==== Provided data ====

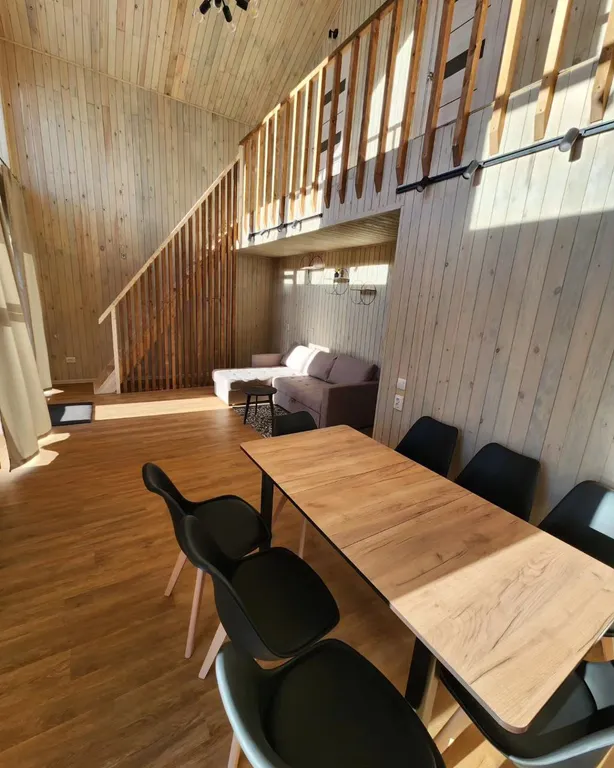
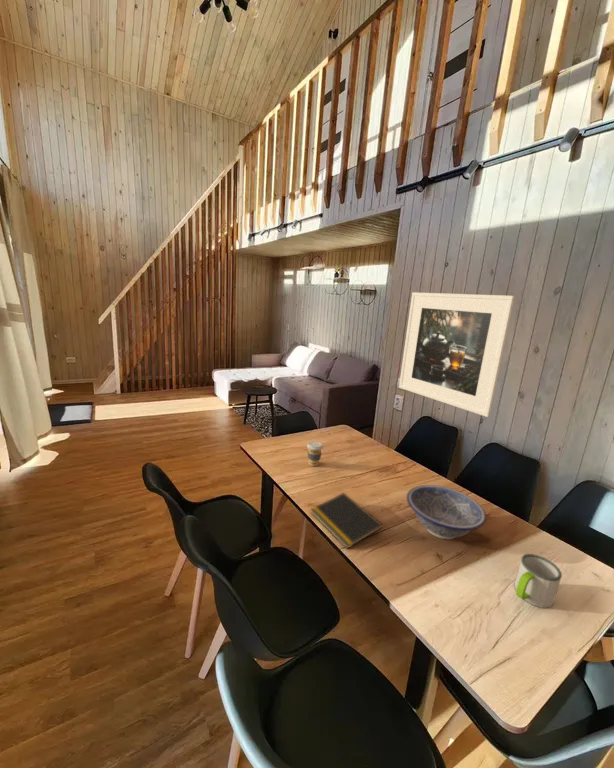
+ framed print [398,291,516,418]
+ mug [514,553,563,609]
+ coffee cup [306,441,324,467]
+ notepad [310,492,384,550]
+ decorative bowl [406,484,488,540]
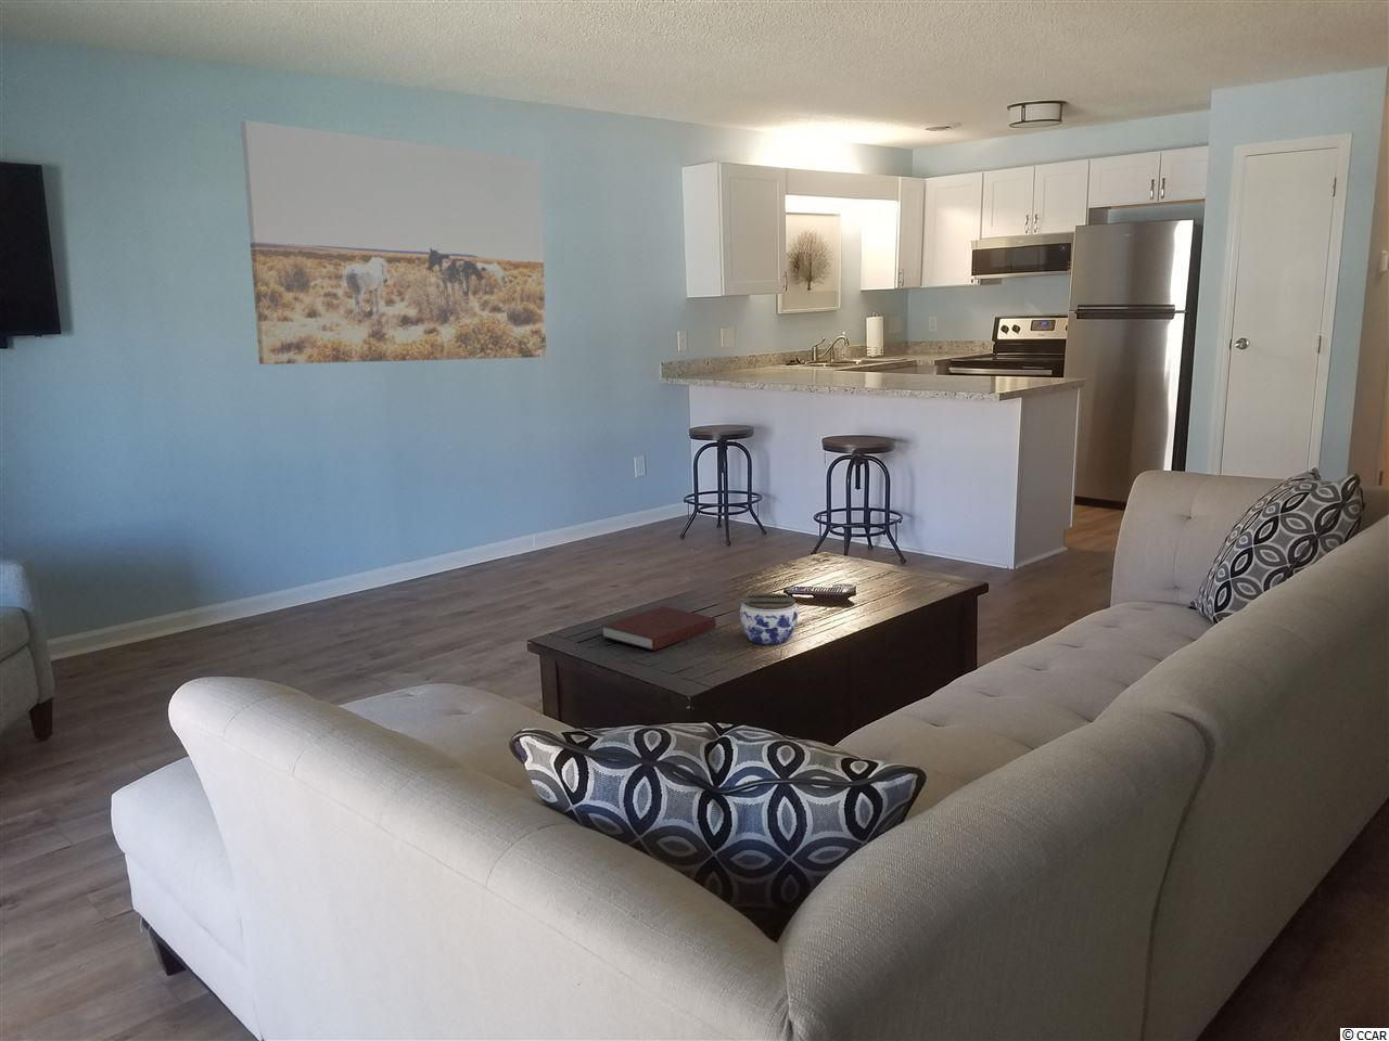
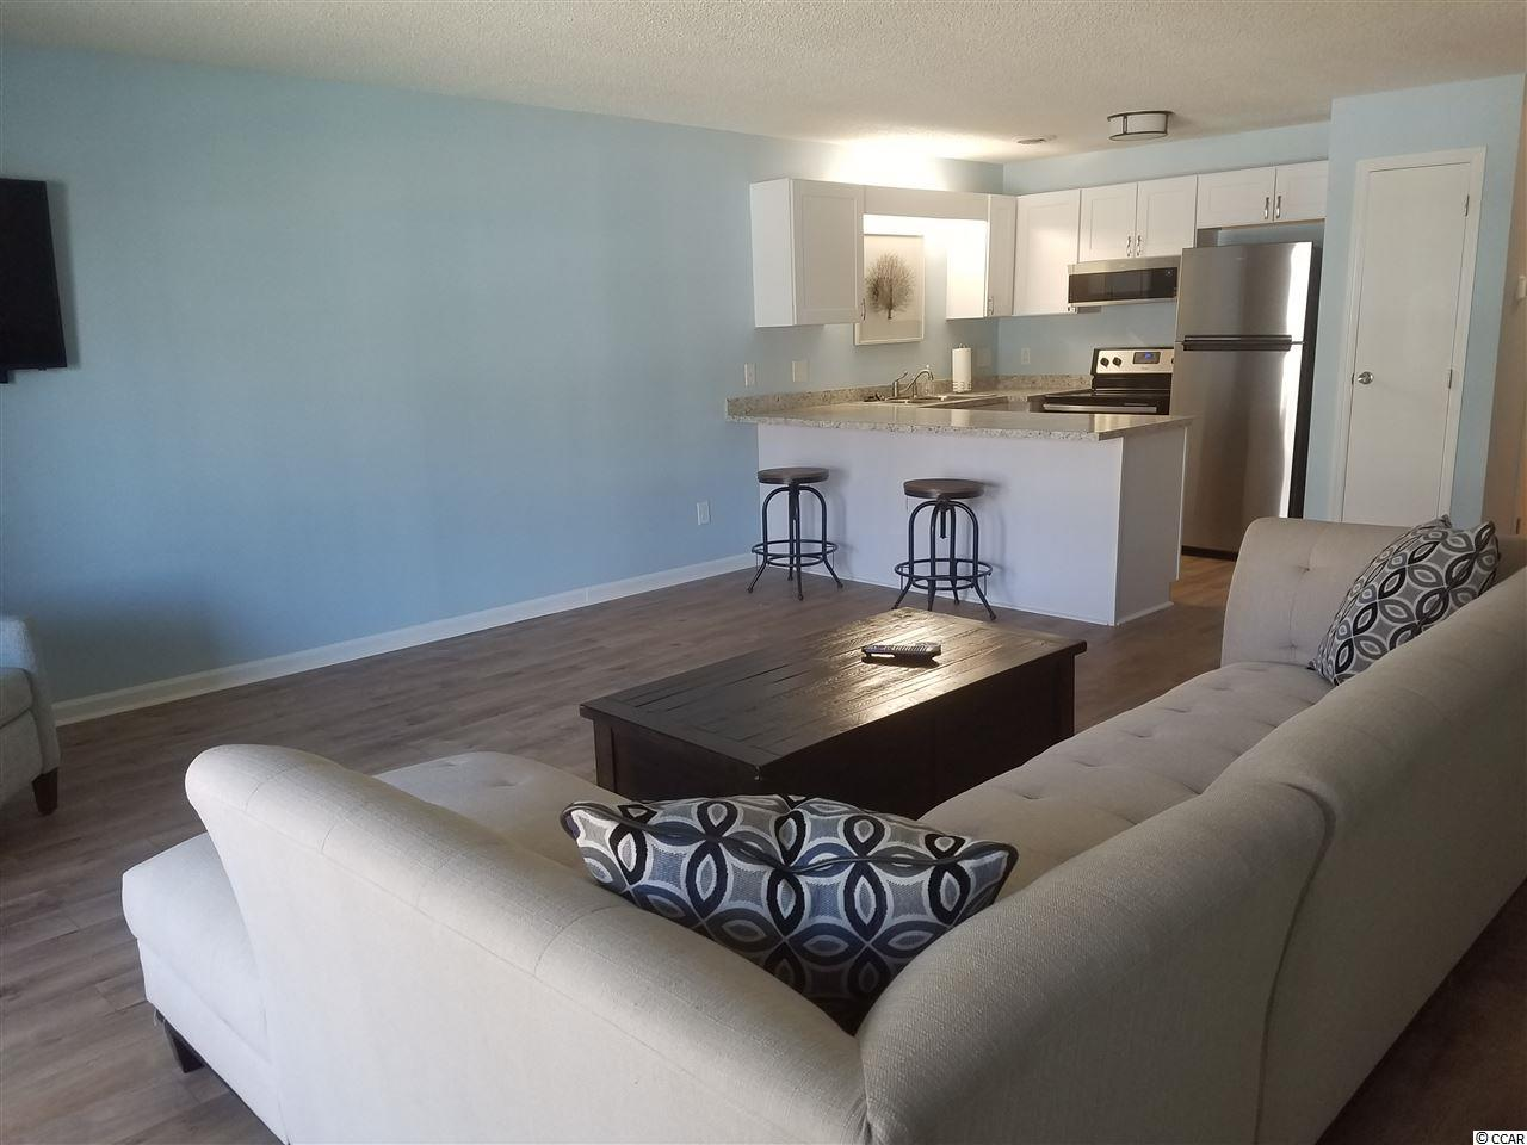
- jar [739,592,798,645]
- wall art [240,119,547,365]
- notebook [600,605,717,652]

====

» **Required work**: Could you write out exactly the lines running from the one with "decorative bowl [406,484,488,540]" through the last line of the data above, both ends kept, and omit any picture?

» **Response for this exercise**:
+ decorative bowl [406,484,488,540]
- jar [739,592,798,645]
- wall art [240,119,547,365]
- notebook [600,605,717,652]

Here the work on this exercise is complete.